Zunächst habe er gar nichts bemerkt, antwortet der Mann auf Ihre Frage nach Beschwerden. Doch jetzt verspürt er Kopf- und Nackenschmerzen. Und auf Ihr gezieltes Nachhaken hin räumt Herr W. eine Erinnerungslücke von etwa 30 Minuten für die Zeit vor dem Unfall ein.

Unfallopfer sollten erst nach eingehender Untersuchung wieder arbeiten

Bei der körperlichen Untersuchung finden sie eine kleine Platzwunde an der Stirn. Die Sauerstoffsättigung liegt bei 98 %, Atemfrequenz und Atemgeräusche geben nichts Auffälliges her. Der Puls beträgt 130/min, der Blutdruck 140/80 mmHg. Schädel, Brustkorb und Extremitäten sind stabil. Der Bauch des Patienten allerdings fühlt sich etwas gespannt und prall an. Herr W. gibt mäßigen Druckschmerz an.

Das Auditorium des Heidelberger Seminars – vom Referenten um seine Einschätzung gebeten – war nun nicht mehr dafür, den Patienten zur Arbeit gehen zu lassen. Ein Kollege schlug einen zeitnahen Ultraschall mit der Frage "innere Bauchverletzungen?" vor.

Richtig, stimmte der Experte zu, allein der Unfallmechanismus stelle bereits eine Schockraum-Indikation dar: "Ein Notarzt vor Ort wäre mit dem Patienten direkt in die Klinik gefahren, wo 15 Mann Gewehr bei Fuß im Schockraum gewartet hätten", verdeutlichte der Anästhesist. Der Grund: Solche Hochrasanztraumen gehen oft mit Verletzungen einher, die man u.U. von außen nicht sieht, an denen der Patient aber verbluten kann.

Hat es vielleicht in den Bauchraum geblutet?

Im geschilderten Fall weist der schnelle Puls darauf hin, dass bereits ein Volumenmangel vorliegt.
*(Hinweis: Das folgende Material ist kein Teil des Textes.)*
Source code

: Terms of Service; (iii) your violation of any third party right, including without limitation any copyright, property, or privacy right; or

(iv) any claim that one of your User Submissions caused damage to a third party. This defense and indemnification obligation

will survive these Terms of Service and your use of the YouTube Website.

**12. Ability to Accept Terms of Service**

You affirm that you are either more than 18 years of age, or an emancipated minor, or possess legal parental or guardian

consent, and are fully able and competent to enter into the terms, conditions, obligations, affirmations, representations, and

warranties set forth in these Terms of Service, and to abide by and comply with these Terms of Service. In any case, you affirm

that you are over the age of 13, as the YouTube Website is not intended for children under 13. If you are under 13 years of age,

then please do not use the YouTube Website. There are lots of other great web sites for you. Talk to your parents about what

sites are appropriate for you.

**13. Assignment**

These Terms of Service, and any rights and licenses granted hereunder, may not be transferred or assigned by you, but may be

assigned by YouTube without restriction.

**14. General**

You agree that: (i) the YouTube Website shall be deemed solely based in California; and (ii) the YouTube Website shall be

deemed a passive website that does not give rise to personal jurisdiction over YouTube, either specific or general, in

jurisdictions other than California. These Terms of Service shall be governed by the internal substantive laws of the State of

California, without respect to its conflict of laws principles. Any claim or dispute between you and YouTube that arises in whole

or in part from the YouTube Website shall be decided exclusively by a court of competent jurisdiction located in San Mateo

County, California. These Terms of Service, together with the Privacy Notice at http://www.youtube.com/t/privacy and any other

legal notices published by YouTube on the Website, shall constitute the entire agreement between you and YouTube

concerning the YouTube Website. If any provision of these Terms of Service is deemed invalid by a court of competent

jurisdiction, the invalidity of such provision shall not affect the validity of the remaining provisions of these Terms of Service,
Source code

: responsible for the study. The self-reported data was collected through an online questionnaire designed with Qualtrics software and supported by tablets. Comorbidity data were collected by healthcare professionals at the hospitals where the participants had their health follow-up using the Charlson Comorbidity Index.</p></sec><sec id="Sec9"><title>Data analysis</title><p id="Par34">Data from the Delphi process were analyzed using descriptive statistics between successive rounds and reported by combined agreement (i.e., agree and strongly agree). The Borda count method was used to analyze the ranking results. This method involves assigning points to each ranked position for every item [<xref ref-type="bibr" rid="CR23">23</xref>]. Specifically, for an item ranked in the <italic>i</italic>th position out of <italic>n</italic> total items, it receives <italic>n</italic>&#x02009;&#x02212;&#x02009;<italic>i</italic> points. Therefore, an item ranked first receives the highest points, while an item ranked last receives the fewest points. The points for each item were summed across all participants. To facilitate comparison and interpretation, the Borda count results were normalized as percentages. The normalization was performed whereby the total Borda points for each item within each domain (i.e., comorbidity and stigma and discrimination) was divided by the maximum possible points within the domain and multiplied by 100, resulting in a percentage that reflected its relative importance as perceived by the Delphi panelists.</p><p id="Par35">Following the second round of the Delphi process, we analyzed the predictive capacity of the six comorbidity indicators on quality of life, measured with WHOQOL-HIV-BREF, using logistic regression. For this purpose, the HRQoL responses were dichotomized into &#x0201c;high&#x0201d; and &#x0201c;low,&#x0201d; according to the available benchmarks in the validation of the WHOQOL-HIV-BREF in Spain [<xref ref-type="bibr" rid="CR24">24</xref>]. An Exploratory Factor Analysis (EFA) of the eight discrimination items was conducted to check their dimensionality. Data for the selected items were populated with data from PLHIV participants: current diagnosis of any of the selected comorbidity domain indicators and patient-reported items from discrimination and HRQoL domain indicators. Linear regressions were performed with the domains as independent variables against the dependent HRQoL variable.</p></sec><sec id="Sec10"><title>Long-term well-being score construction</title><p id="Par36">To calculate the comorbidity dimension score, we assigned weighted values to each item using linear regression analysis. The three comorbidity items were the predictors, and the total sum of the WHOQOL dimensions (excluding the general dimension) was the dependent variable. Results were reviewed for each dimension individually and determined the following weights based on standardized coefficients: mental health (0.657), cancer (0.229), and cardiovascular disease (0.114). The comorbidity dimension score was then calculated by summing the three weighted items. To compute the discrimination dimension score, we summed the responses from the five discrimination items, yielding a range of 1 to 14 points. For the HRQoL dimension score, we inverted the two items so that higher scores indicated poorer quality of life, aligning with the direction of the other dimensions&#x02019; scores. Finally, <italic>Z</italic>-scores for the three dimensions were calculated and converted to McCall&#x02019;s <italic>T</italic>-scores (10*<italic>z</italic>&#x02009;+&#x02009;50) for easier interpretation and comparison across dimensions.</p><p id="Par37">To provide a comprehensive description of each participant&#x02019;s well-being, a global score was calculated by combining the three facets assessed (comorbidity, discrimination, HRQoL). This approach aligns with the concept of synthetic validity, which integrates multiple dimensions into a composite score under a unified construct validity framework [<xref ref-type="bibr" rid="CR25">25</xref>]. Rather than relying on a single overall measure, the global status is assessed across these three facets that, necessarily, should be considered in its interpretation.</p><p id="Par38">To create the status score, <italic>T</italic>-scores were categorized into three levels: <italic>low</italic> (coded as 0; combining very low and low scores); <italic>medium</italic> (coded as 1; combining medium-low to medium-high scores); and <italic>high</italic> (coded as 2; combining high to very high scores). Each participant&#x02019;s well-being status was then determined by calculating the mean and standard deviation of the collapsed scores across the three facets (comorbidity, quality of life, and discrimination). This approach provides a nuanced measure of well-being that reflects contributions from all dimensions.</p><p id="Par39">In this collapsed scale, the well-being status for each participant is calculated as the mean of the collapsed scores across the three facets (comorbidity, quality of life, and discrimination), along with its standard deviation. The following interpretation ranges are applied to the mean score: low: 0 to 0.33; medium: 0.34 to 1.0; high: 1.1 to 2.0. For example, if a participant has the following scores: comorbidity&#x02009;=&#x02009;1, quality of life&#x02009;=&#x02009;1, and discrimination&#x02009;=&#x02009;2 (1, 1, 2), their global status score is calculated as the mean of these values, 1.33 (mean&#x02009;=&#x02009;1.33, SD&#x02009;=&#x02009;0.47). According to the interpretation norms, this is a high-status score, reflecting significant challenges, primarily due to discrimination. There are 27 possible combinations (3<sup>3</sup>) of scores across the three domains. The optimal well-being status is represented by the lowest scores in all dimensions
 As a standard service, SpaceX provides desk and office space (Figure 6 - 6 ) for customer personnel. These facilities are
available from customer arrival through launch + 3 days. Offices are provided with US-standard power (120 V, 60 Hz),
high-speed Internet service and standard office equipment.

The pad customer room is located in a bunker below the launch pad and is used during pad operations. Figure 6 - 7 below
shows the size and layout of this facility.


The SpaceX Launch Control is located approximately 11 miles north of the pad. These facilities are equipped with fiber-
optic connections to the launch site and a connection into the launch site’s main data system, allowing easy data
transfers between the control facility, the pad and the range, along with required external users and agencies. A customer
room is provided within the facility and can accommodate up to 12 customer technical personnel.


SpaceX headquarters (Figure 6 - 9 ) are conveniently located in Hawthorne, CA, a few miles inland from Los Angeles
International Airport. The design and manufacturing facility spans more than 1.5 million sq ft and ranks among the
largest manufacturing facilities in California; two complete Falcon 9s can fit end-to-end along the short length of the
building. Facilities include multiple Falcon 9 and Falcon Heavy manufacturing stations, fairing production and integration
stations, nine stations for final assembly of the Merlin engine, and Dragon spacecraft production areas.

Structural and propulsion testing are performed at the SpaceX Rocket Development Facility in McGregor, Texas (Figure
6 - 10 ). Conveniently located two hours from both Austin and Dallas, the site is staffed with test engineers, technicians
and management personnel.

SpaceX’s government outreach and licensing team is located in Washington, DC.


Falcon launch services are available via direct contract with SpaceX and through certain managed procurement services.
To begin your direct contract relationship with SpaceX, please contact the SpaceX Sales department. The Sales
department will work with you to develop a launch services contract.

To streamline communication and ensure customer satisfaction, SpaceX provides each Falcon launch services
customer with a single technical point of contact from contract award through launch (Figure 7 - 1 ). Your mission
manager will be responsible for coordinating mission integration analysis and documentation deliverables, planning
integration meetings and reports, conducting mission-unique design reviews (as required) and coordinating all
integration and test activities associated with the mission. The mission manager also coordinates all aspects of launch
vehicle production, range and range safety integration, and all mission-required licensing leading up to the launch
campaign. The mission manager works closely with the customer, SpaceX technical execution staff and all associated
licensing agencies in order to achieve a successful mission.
Folglich muss der Verdacht auf eine Blutung im Bauchraum abgeklärt werden. "Und immobilisieren Sie die HWS – auch wenn Ihnen das ein bisschen lächerlich vorkommt, weil der Mann ja auf zwei Beinen in die Praxis kam", so Dr. von Au. Angesichts des Hochgeschwindigkeitstraumas mit Schädel-Hirn-Verletzung bestehe akute Lebensgefahr.

Und das weitere Prozedere? Es sollten möglichst zwei große Zugänge gelegt werden, da der 30-Jährige jeden Moment dekompensieren kann, so Dr. von Au. Ansonsten heißt es je nach Klinik handeln nach dem Motto "Treat first what kills first" nach der ABCDE-Regel der Traumatologen. An diesem Schema kann man sich entlang hangeln – vor allem auch am Unfallort, wenn man "auf der Straße" dazugerufen wird.

Bei Verkehrsunfällen bieten im Übrigen nur selten spektakuläre Befunde (wie offene Brustkorbverletzungen) Anlass zur Einlieferung in den Schockraum. Eher liegen sekundäre Indikationen vor, wie z.B.:

  • Aufprallgeschwindigkeit von >30 km/h – „das erreicht man als Autofahrer schnell“
  • Auto > 50 cm eingedellt
  • Sturz aus > 3 m Höhe – "... wenn Arbeiter von der Leiter fallen" Diese verunglückten Personen kommen alle in den Schockraum. In 90 % der Fälle findet sich im Endeffekt nichts. Für die anderen ist das Vorgehen aber lebensrettend.